Além da proibição, a nova lei estabelece a diminuição paulatina dos animais em exposição, que deve ser acompanhada de estudos para o desenvolvimento de técnicas de realidade virtual, de forma que, no futuro, os animais expostos sejam hologramas de computadores, por exemplo.

Essas medidas, que já estão em vigor, só não são ainda mais radicais que os dispositivos originais do projeto de lei, que foram vetados pelo Executivo e que incluíam, por exemplo, a vedação da recepção de animais capturados na natureza e a sua reprodução em cativeiro, sob o argumento de que essas atividades causariam sofrimento aos animais. Se essas disposições tivessem prosperado, os animais resgatados do tráfico possivelmente não poderiam ser recepcionados pelos zoológicos para os procedimentos de tratamento, reabilitação e, quando possível, de soltura na natureza. Como é notória a dificuldade que os Centro de Triagem de Animais Silvestres – Cetas enfrentam para acolher todos esses animais, sem a opção de direcioná-los aos zoológicos, seu destino se torna ainda mais incerto. Além disso, importantes trabalhos de reprodução ex situ de espécies ameaçadas de extinção correriam o risco de interrupção.

Nesses pontos em específico, o que se percebe é que o radicalismo da proposta original seria uma forma desinteligente de resolver o problema das exposições excessivas e uso descabido de animais como matrizes reprodutivas, que de fato e sabidamente lhes causam sofrimento. Essas condutas podem ser classificadas como maus-tratos e por isso já estão vedadas pelo ordenamento jurídico– basta que haja fiscalização adequada. A justificação dos vetos, inclusive, esclarece que muitas das proibições propostas no projeto de lei original já eram reguladas pelo Instituto Brasileiro do Meio Ambiente e dos Recursos Naturais Renováveis — Ibama.

TAREFAS DO EXERCÍCIO>
a - De acordo com o texto sobre a nova lei, quem vetou os dispositivos originais do projeto de lei?
b - Segundo o texto sobre a nova lei, quais procedimentos os zoológicos realizam com os animais resgatados do tráfico? Cite todos.
c - Transcreva um trecho do texto sobre a nova lei. Comece nas palavras "Além da proibição, a" e pare depois de "computadores, por exemplo.".

DADOS PARA ANÁLISE>
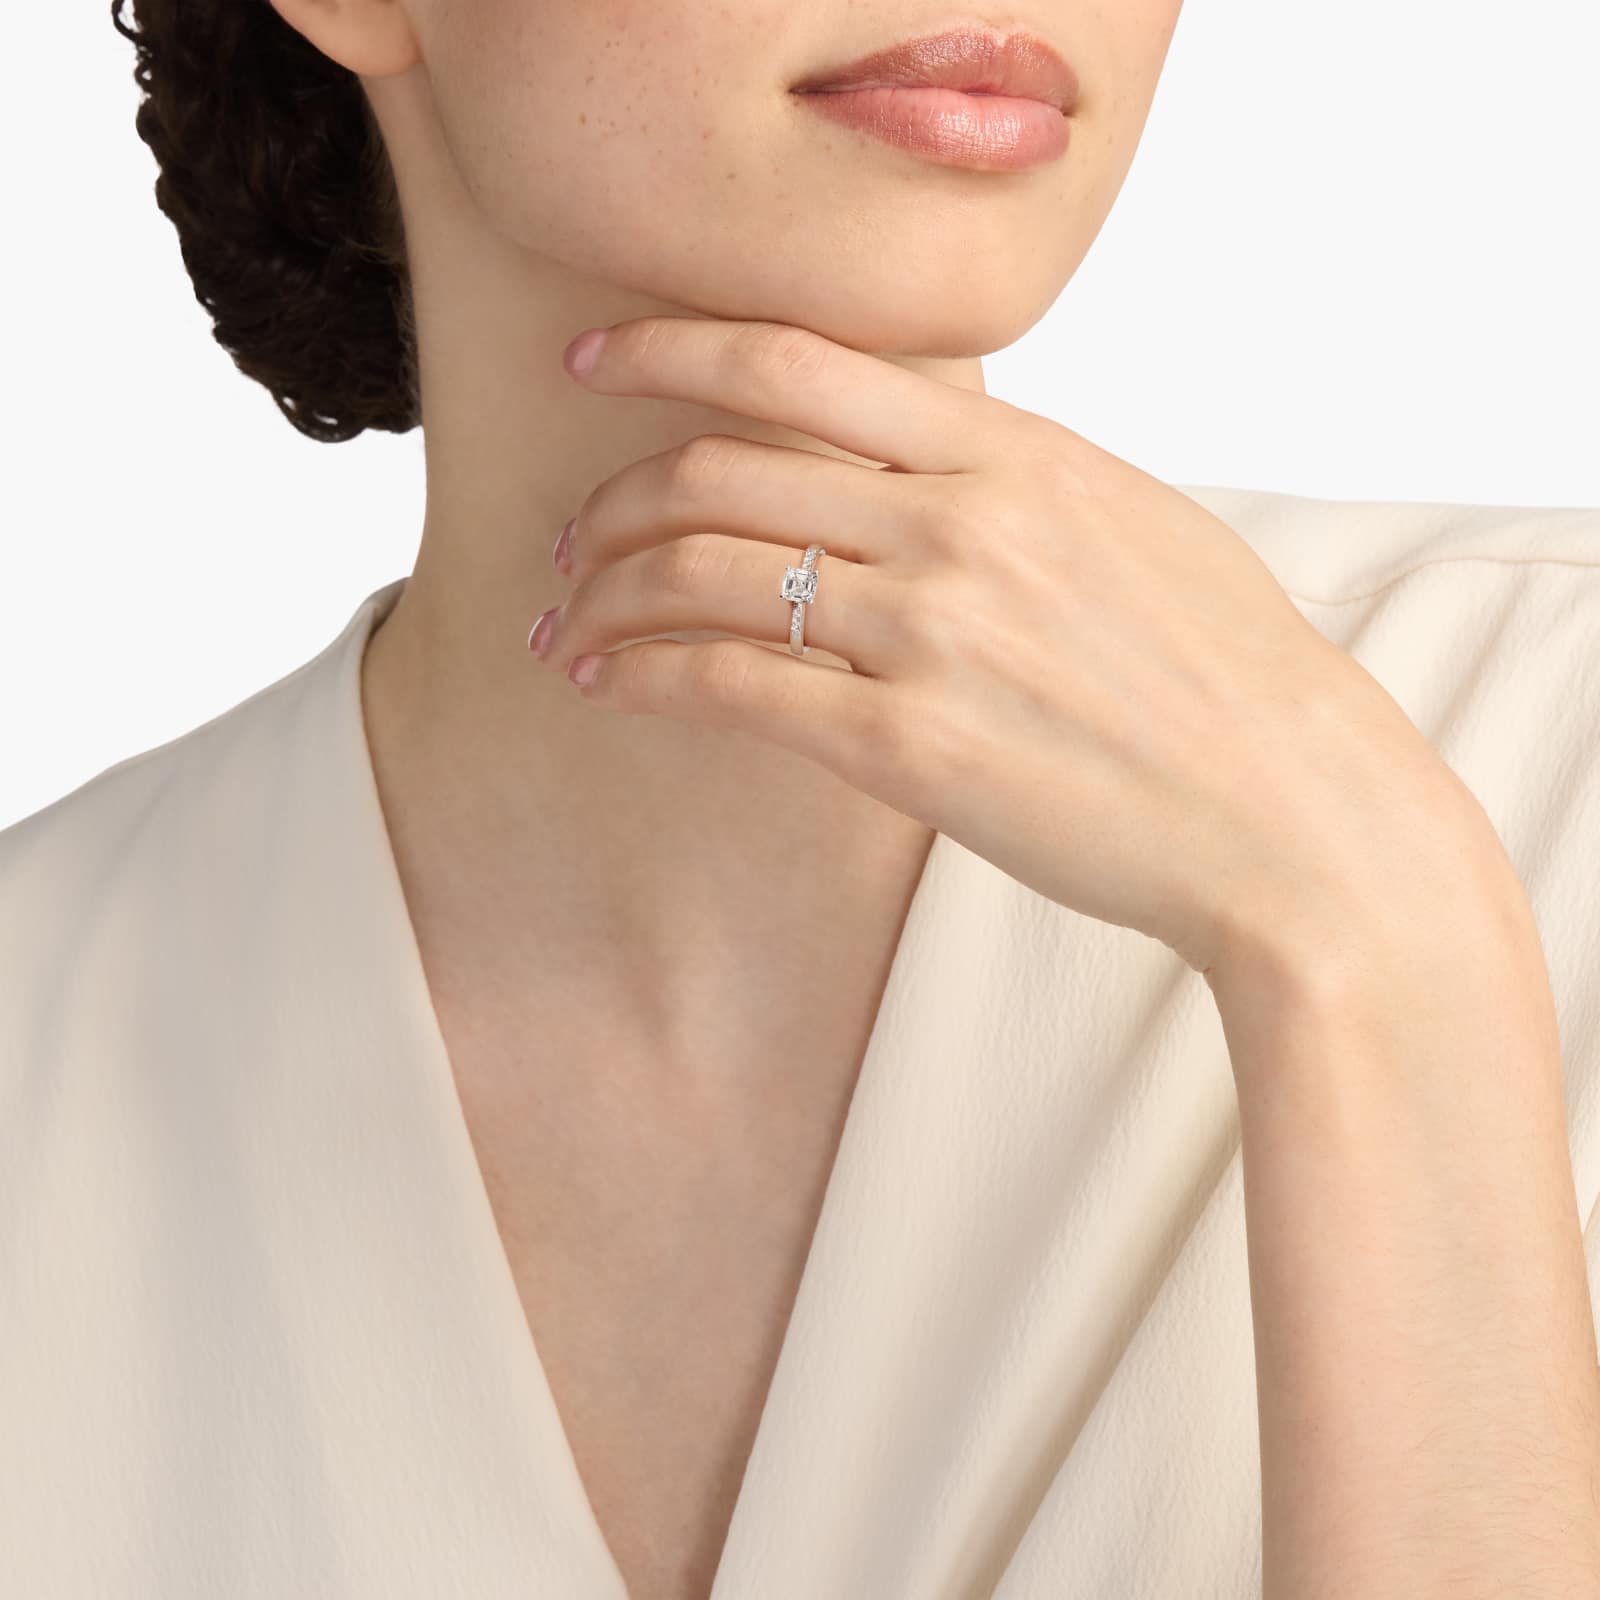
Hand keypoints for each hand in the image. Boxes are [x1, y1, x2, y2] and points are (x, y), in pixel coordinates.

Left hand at [529, 316, 1492, 985]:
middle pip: (718, 465)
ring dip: (605, 591)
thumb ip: (1009, 479)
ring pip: (702, 572)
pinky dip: (644, 674)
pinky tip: (608, 682)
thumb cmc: (1224, 673)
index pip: (795, 359)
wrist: (1292, 813)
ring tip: (565, 619)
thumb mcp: (1127, 523)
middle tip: (570, 537)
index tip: (596, 358)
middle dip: (611, 497)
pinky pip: (730, 688)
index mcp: (1013, 450)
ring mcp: (933, 633)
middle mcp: (960, 522)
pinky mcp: (911, 749)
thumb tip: (906, 464)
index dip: (667, 347)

RESPOSTAS>
a - O Executivo.

b - Tratamento, reabilitação e, quando possível, soltura na natureza.

c -
Além da proibição, a nova lei estabelece a diminuição paulatina dos animais em exposição, que deve ser acompanhada de estudos para o desenvolvimento de técnicas de realidade virtual, de forma que, no futuro, os animais expostos sejam hologramas de computadores, por exemplo.